*** Document passage ***

Sharpe Ratio: Risk-Adjusted Returns
For investors concerned about risk, the Sharpe Ratio is a key metric. It measures the return of an asset relative to its risk, providing a clearer picture of the quality of the investment. Simply put, the higher the Sharpe Ratio, the better the risk-adjusted returns.
Despite Bitcoin’s notorious volatility, its Sharpe Ratio has often been superior to that of traditional assets, indicating that on a risk-adjusted basis, Bitcoin has delivered better returns.
Bitcoin offers more return per unit of risk, making it not just a high-return asset, but a smart one when viewed through the lens of modern portfolio theory.
Any smart investor should see by now that bitcoin offers one of the best mid to long term returns. Even if you do not understand bitcoin and what it stands for, the well-established financial performance should capture any investor’s attention.
I am advocate for bitcoin for reasons deeper than the financial returns, but that deserves another article on its own. Lets take a look at the next angle to consider the case for buying bitcoin.
Second Angle: Technology
Here, I discuss three key themes around the technology aspect of bitcoin, and why all these themes support the bullish case for bitcoin.
An early adoption of technology
A superior form of money enabled by technology
Revolutionary technology is typically shunned before being adopted
People have done great work to describe these aspects, so I synthesize what I believe are the most impactful themes for investors to consider.
Early Adoption of Technology: The Internet Analogy
Investing in Bitcoin today is akin to investing in the internet during its early days. Back in the 1990s, very few people understood the internet’s potential, and those who did and invested in companies like Amazon, Google, or Microsoft saw astronomical returns. Bitcoin, as the world’s first truly decentralized digital currency, represents a similar paradigm shift.
Just as the internet revolutionized how we communicate, shop, and access information, Bitcoin is revolutionizing how we think about money, value, and ownership. The best part is: the internet has enabled the instant flow of information globally, and you can access and buy bitcoin almost from anywhere in the world provided you have access to the internet.
Jurrien Timmer from Fidelity, one of the largest investment companies in the world, shared a great chart on X showcasing the historical adoption of new technology over centuries ranging from radios to motor vehicles to the internet, and the current trajectory of bitcoin (BTC), in black line below.

*** End of Document passage ***

### Exercise
Extend the bitcoin investment article above, starting right after its last sentence about the technology adoption chart.

*** Data records ***

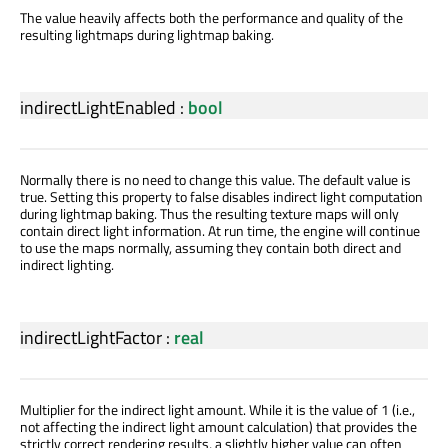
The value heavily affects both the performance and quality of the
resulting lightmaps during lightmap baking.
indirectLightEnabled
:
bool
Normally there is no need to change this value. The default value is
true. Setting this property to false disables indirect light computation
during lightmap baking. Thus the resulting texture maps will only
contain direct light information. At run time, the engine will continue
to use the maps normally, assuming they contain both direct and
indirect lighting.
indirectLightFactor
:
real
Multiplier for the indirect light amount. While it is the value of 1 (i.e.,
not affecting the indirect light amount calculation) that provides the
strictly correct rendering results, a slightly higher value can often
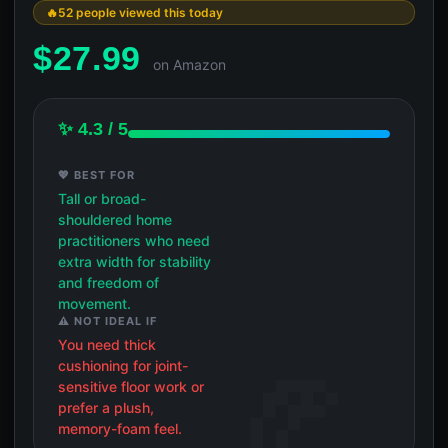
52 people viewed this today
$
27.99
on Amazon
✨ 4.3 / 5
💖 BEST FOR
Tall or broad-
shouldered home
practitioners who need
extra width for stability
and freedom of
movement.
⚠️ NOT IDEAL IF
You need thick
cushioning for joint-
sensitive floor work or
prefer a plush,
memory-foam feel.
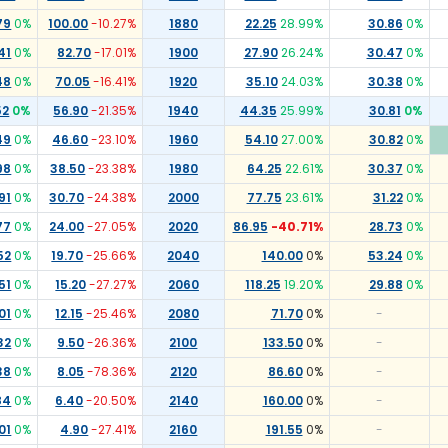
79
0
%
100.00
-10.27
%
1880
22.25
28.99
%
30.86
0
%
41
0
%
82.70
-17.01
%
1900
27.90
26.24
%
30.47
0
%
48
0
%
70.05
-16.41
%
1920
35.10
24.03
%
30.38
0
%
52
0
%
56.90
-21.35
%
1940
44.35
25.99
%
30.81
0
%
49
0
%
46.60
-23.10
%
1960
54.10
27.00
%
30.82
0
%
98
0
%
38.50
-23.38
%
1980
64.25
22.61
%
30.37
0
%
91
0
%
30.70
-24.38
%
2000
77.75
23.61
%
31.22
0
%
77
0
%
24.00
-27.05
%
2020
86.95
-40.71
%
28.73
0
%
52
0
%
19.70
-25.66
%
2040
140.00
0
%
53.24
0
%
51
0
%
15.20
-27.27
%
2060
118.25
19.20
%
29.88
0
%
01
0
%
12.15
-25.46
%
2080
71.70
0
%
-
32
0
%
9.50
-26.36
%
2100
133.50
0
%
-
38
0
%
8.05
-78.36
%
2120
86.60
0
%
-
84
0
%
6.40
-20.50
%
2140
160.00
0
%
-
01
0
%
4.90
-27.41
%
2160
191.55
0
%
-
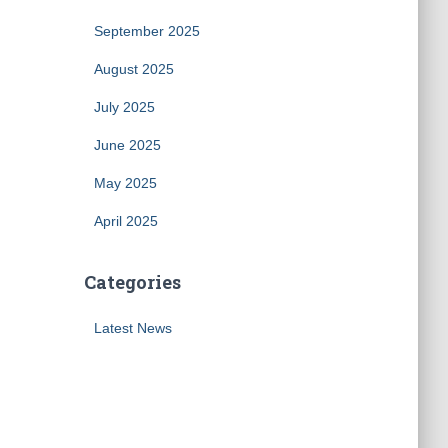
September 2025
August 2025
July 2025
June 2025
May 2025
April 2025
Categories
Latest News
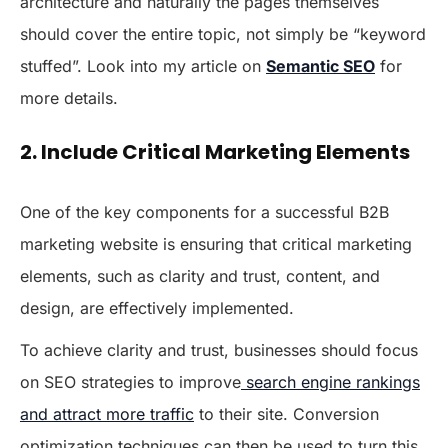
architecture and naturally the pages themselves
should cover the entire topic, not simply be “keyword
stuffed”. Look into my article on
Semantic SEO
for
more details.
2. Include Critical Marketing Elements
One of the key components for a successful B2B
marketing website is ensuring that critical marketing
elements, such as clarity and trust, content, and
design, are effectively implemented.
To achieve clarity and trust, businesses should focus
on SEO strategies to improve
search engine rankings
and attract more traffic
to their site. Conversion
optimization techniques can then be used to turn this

*** End of Data records ***

### The answer
Key takeaways:
We are still early in the bitcoin adoption phase, with less than 1% of the per capita adoption rate as of June 2024
Technology is exponential: it takes years for adoption to increase slowly before suddenly reaching mass adoption.
Bitcoin: A Superior Form of Money Enabled by Technology
In my substack introduction, I presented my view about why bitcoin is so significant:
For the first time in history, we have a form of money that is based on improved technology and secured by neutral energy.
Without going into the technical details, lets explore the technology aspect of bitcoin that makes it stand out.
An account on X named “Stack Hodler” has done a fabulous job in presenting this, so I will quote the post because it is just that wonderfully presented. Check out the post below:
To paraphrase the key points of the post:
Bitcoin is a technological breakthrough designed to solve one of humanity’s oldest problems: how to store wealth long-term without the risk of debasement and seizure.
Why bitcoin is valuable:
It’s Finite: Only 21 million bitcoins will ever exist, and no one can debase your wealth by creating more bitcoins.
It’s Divisible: You can buy or sell $0.10 worth or $10 billion worth of bitcoin, making it accessible to all investors.
It Can’t Be Seized: Bitcoin can be stored in ways that ensure no external party can take it from you. You have full control over your property.
It’s Supply Inelastic: As the price of bitcoin rises, there’s no way to produce more of it, preventing sudden supply gluts.
It’s Portable: You can move anywhere in the world with your bitcoin, free from the restrictions of borders and regulations.
It’s Free From Counter-party Risk: Even if banks around you collapse or the existing financial system suffers a major breach, your bitcoin remains secure.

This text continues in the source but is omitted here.